● What this task involves:
Go through the entries below and tally each line holding the string "SQUARE". Return the number only.

● Provided material:
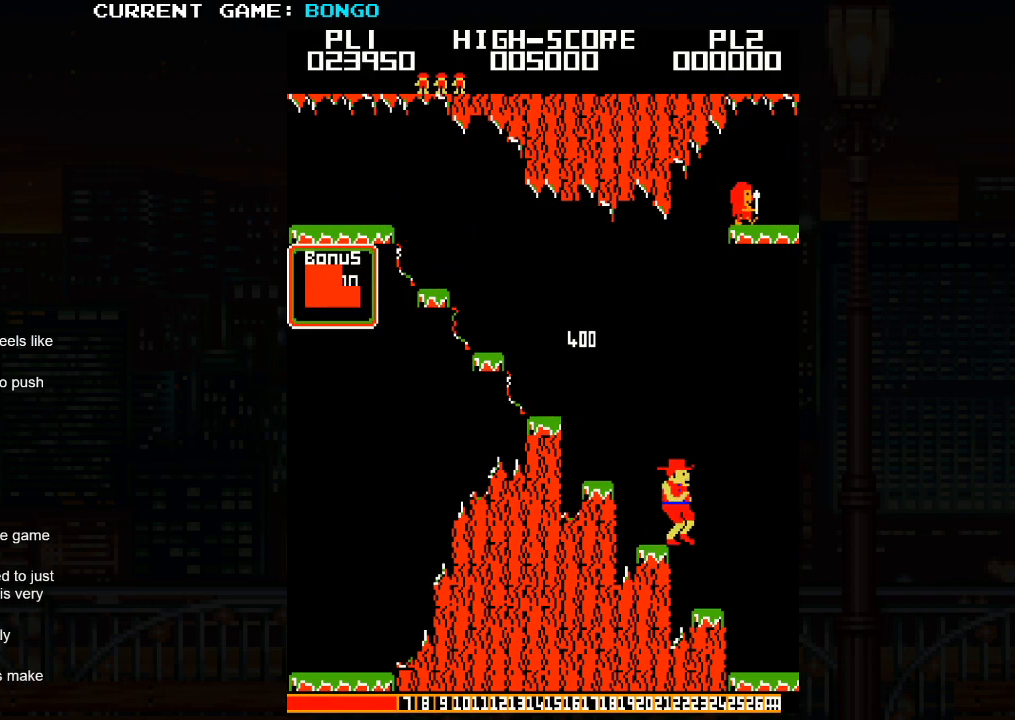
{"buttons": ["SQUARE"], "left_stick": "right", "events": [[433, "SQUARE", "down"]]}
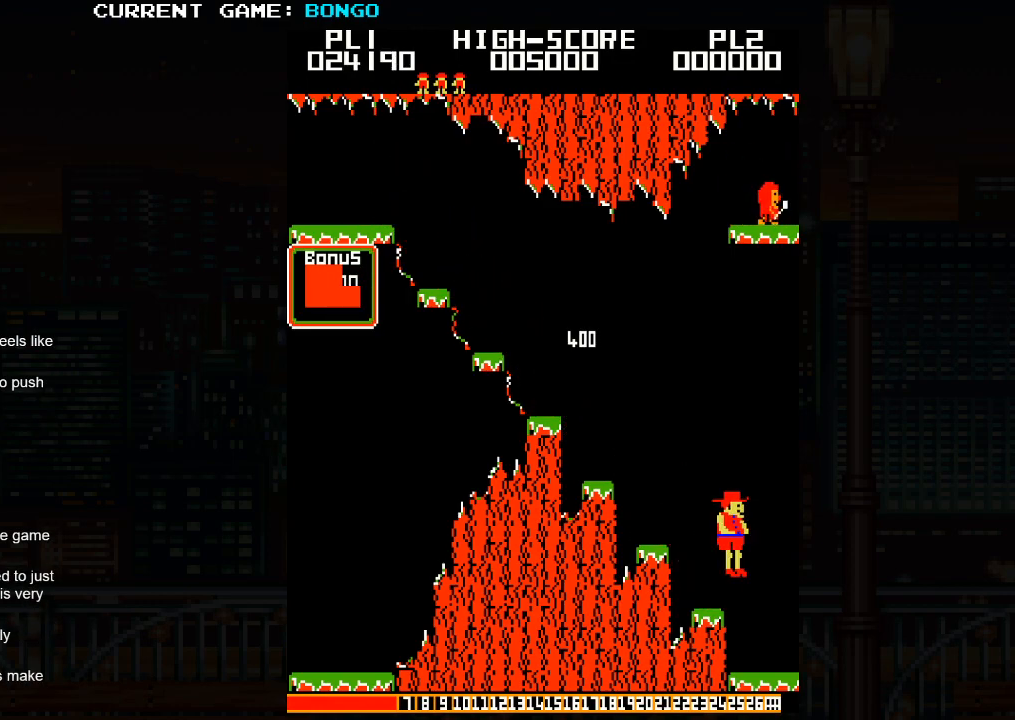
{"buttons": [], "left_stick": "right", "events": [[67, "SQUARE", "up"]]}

--

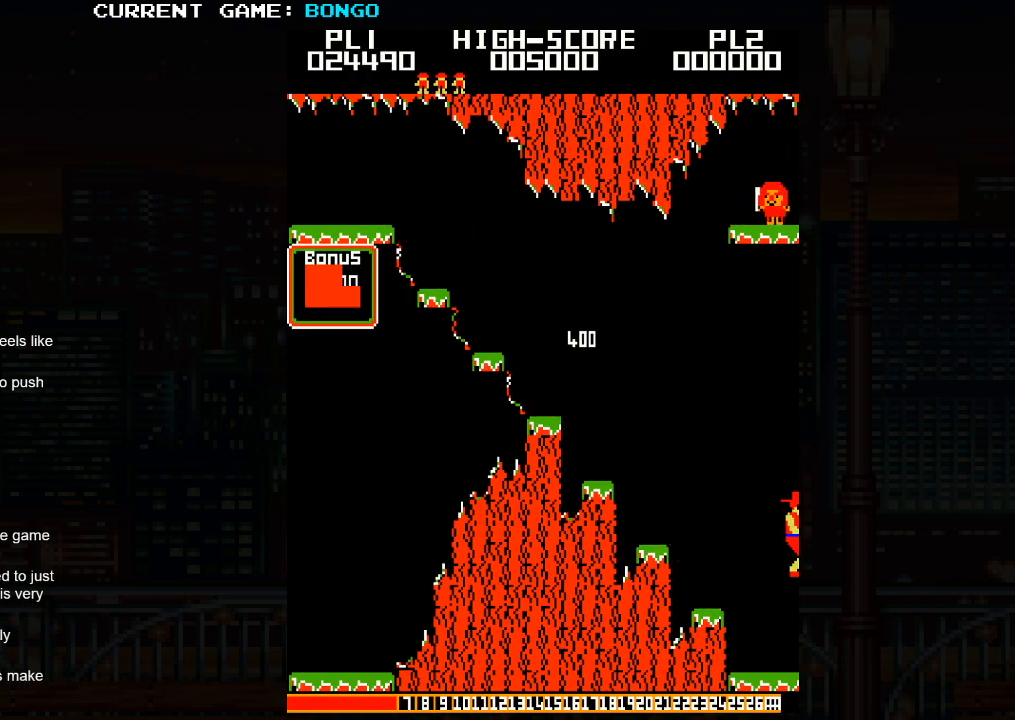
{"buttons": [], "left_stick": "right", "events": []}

● The completed task:
2